**EXERCISE PROMPT**
From the line containing "Give a point on the refrigerator. In pixels." down to the last line of the records below, give every line again without any change.

**ENTRIES SHOWN**
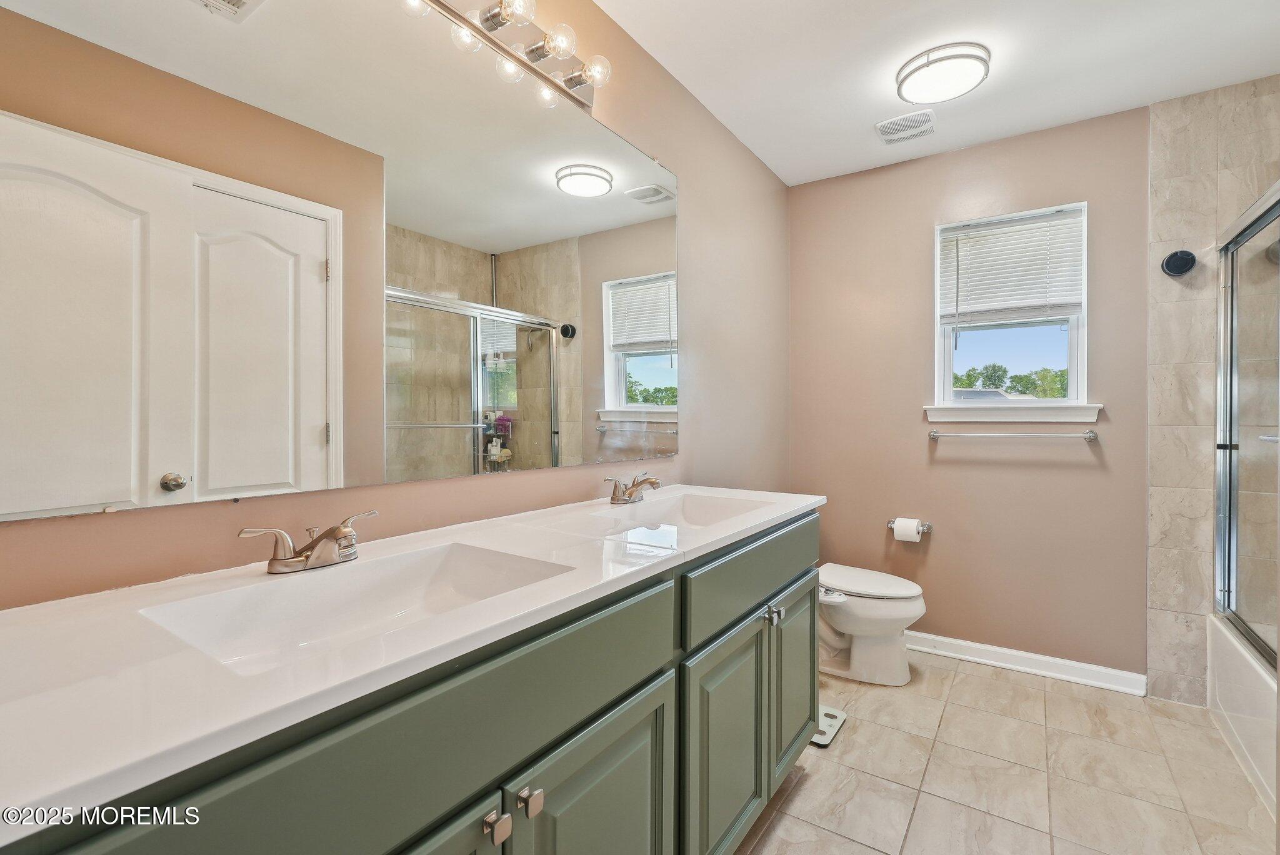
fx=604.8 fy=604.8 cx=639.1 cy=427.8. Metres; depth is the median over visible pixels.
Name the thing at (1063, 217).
window blind
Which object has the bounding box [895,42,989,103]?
ceiling light
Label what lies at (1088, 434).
towel bar
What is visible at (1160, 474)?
tiled shower wall
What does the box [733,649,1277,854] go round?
floor
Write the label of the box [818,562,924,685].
toilet
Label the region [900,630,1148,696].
baseboard
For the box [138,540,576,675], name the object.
sink
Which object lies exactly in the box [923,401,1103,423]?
window sill
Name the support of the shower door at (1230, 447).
on the bathtub
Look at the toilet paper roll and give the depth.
2.95 m
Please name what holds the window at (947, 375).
in the back wall at (1140, 477)
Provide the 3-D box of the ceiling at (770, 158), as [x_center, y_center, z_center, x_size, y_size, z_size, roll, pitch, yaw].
[0.826,-1.370,1.275,2.436,0.101,3.683,0,1,34]
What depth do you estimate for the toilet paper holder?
2.96 m
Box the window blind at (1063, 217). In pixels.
[940,206,1084,326]
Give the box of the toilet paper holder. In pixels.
[887,518,932,533]
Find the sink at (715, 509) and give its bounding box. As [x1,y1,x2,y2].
[587,490,767,531]
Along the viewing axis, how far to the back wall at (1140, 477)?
2.87 m
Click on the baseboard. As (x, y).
(973, 644)
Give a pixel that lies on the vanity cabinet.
(657, 751)
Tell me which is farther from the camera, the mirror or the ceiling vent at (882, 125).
the ceiling vent at (882, 125)
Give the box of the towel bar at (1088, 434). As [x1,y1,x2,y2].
[928,427,1100,441]
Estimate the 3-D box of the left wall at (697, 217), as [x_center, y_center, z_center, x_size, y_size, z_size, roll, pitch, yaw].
[-0.181,-0.101,1.981,0.124,2.464,3.441,0,1,34]
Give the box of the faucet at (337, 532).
[236,510,378,575]
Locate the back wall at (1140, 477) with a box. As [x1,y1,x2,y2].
[790,104,1156,681]
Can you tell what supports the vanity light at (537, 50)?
attached to the left wall at (697, 217)
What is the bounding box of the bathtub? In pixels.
[1206,615,1278,817]
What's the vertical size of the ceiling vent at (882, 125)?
0.020 m
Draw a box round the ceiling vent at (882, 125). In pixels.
[875,108,936,144]
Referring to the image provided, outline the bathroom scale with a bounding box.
[811,703,846,746]
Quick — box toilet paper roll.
[891,516,922,542]
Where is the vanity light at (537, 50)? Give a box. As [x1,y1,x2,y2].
[400,0,610,109]
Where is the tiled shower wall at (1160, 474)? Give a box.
[1147,73,1279,709]
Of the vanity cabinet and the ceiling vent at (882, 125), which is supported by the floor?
the vanity cabinet
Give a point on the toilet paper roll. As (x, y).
(912, 532)
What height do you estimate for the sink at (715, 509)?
0.126 m
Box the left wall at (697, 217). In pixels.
[0,0,788,606]
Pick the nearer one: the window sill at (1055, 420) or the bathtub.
the bathtub
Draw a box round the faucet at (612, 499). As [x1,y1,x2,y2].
[603,471,662,504]
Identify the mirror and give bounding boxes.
[0,0,677,523]
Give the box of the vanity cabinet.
[0,509,816,854]
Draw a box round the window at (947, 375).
[931,202,1089,415]
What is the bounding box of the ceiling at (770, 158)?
[593,0,1279,186]
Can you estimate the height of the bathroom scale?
0.028 m
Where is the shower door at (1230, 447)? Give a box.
[1213,176,1279,671]
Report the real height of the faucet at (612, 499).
0.089 m
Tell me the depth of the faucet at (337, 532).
1.03 m
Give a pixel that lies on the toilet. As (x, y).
(837, 614)

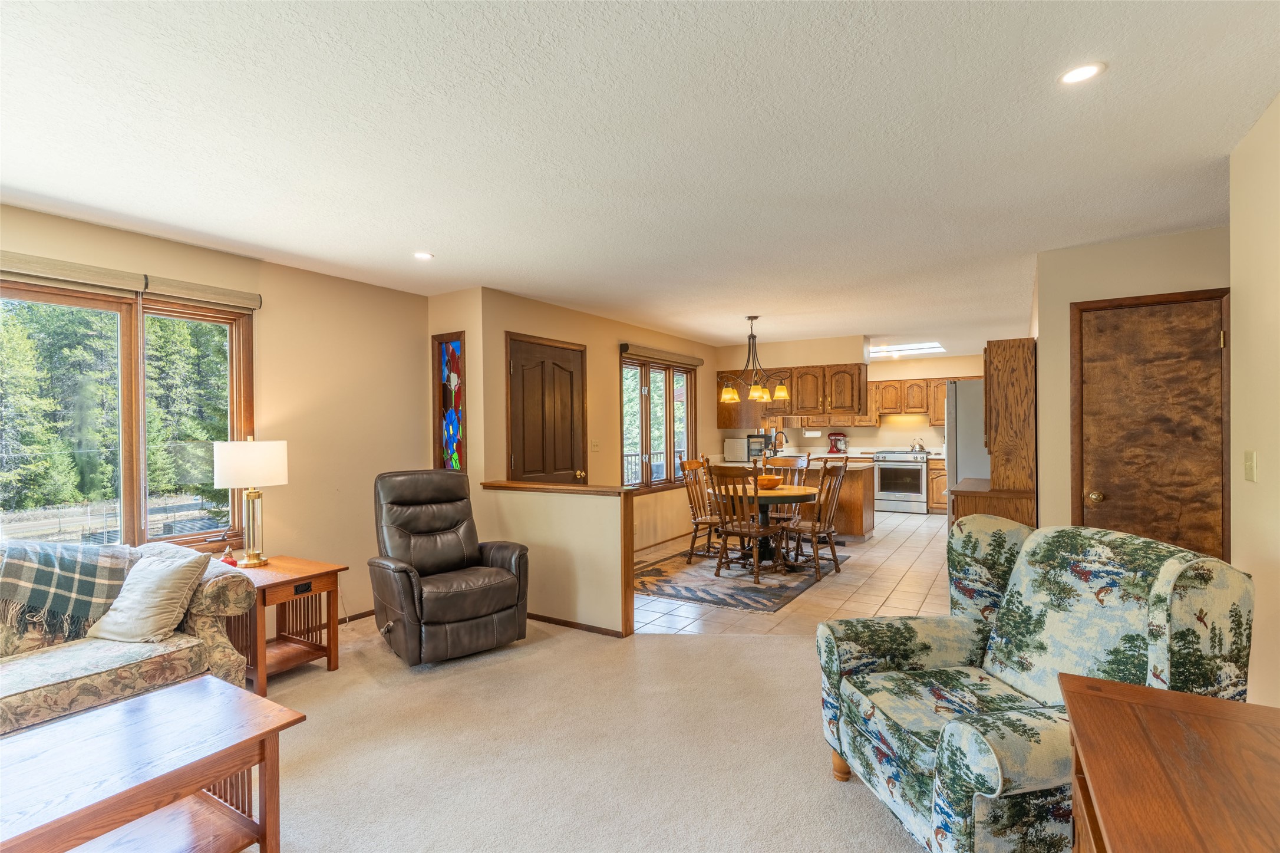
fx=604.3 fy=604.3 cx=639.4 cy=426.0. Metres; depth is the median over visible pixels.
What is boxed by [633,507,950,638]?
tile floor
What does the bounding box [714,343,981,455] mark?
kitchen back wall
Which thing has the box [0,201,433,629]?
left wall
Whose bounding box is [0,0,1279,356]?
ceiling
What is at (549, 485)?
half wall cap
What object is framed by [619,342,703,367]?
window blind
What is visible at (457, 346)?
stained glass window
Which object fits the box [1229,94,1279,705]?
right wall
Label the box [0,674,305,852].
coffee table
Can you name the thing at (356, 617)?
baseboard
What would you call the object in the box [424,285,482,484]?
entry wall
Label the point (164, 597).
throw pillow
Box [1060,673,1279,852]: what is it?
table
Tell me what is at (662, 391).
dining window
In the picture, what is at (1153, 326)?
brown door
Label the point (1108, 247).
closet wall
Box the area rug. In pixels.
[633,543,851,613]
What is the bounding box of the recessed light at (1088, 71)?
[1057,61,1104,85]
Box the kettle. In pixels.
[909,437,926,453]
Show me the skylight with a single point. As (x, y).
(933, 346)
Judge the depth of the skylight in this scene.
8.47 m
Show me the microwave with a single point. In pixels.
(735, 448)
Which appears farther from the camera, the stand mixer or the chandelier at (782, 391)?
the stand mixer
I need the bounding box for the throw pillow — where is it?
[86,548,210,644]
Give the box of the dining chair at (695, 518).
[677,456,721,562]
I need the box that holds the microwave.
[723,434,768,461]
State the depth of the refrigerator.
5.29 m
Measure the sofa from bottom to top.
0.856 m
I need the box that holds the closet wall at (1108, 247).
[1041,223,1233,547]
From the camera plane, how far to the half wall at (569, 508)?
4.12 m
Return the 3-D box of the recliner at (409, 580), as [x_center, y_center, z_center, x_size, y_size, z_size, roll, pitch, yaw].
[-1.241,0.826,3.805,0.844,1.084,0.943,0,0,-38]
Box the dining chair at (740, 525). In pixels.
[703,464,779,581]
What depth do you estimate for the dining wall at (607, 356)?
6.04 m
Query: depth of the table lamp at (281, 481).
3.40 m
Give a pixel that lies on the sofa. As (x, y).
(204, 620)
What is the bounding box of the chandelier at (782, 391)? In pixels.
[717,316,791,403]
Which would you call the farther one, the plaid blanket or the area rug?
the area rug
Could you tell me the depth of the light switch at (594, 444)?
5.96 m
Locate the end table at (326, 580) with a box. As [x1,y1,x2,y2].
[217,553,342,692]
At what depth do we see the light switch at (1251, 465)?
2.29 m
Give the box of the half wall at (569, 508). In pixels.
[476,482,633,637]
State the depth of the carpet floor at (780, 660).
2.54 m
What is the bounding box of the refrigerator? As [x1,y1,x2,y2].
[944,377,990,492]
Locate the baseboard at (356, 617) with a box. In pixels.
[335,608,374,623]
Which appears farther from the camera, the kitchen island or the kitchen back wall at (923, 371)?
the kitchen back wall at (923, 371)
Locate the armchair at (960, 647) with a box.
[812,516,1253,852]
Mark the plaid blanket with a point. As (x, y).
(56, 570)
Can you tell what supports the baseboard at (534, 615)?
attached to the half wall at (569, 508)
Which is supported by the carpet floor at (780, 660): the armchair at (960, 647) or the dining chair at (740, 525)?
the armchair at (960, 647)
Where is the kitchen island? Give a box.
[719,457,876,540]
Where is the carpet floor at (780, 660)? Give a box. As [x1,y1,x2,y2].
[222,609,929,852]
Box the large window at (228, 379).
[0,273,255,553]
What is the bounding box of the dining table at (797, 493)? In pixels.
[711,483,820,574]
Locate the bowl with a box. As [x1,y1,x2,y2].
[756,474,782,488]
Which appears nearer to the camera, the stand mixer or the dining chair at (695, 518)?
the dining chair at (695, 518)
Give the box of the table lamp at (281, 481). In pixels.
[212,435,288,568]
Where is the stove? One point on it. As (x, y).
(905, 468)
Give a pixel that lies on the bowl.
(767, 481)
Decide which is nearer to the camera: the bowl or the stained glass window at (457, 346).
the stained glass window at (457, 346)
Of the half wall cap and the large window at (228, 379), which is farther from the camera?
the half wall cap
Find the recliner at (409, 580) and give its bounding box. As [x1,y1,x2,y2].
[367,469,531,664]
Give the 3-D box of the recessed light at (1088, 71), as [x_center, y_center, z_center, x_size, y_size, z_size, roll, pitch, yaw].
[1.368,-1.095,1.876,0.132,0.007,0.132,0,0,32]
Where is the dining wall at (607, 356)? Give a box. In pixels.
[477,283,723,557]
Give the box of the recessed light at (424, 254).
[413,251,433,259]
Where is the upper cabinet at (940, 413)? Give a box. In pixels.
[869,374,981,422]
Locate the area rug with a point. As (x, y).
(682, 595)
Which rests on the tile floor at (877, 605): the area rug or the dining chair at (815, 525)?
the area rug
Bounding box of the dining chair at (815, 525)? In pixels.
[780,462,847,579]
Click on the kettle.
(920, 448)
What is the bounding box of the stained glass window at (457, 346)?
[432,330,467,472]
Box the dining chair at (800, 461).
[764,454,810,521]
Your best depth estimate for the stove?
9.24 m
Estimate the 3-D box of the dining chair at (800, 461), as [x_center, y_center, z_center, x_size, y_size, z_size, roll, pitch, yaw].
[1.543,0.829,6.388,0.487,1.007,0.538,0,0,32]
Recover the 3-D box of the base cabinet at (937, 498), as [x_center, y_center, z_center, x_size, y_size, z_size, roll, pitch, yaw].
[4.993,0.895,9.299,1.076,0.872,0.638,0,0,32]
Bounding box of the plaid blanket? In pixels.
[0,538,133,632]
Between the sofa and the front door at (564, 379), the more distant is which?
the front door at (564, 379)
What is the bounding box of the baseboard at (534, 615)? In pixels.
[525,612,631,636]
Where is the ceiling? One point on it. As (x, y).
(436, 240)
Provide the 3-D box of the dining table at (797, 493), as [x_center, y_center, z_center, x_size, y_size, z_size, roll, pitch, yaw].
[1.208,0.980,5.834,1.057,0.733,1.068,0,0,32]
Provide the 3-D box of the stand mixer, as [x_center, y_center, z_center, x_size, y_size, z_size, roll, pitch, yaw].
[3.088,0.265,9.477,0.311,0.343,0.223,0,0,32]
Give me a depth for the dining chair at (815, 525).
5.46 m
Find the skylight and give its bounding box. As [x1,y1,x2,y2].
[869,340,944,355]
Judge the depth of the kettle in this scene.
9.44 m
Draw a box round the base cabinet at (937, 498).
[926,459,948,513]
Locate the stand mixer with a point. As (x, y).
(835, 441)
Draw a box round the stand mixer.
[825,431,847,454]
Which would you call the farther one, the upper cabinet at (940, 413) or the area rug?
the upper cabinet at (940, 413)
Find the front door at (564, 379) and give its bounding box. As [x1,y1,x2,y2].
[506,332,587,484]
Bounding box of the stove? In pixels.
[871,449,928,514]
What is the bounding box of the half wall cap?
[480,479,633,495]
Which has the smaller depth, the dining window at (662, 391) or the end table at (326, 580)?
the end table at (326, 580)
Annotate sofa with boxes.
[0,538,256,736]
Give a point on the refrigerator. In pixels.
(963, 448)
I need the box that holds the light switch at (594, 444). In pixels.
[590,438,599,450]
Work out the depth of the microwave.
7.96 m
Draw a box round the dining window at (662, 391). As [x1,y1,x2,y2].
[621,351,698,491]
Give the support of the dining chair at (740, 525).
on the area rug
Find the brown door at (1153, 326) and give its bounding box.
[1072,288,1229,561]
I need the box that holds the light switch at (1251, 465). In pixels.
[1243,450,1257,481]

**TASK RESULT**
Give a point on the refrigerator. In pixels.
(963, 448)
I need the box that holds the light switch at (594, 444). In pixels.
[590,438,599,450]
Work out the depth of the microwave.
7.96 m
Draw a box round the dining window at (662, 391). As [x1,y1,x2,y2].
[621,351,698,491]
Give the support of the dining chair at (740, 525).
on the area rug
Find the brown door at (1153, 326) and give its bounding box.
[1072,288,1229,561]
I need the box that holds the light switch at (1251, 465). In pixels.
[1243,450,1257,481]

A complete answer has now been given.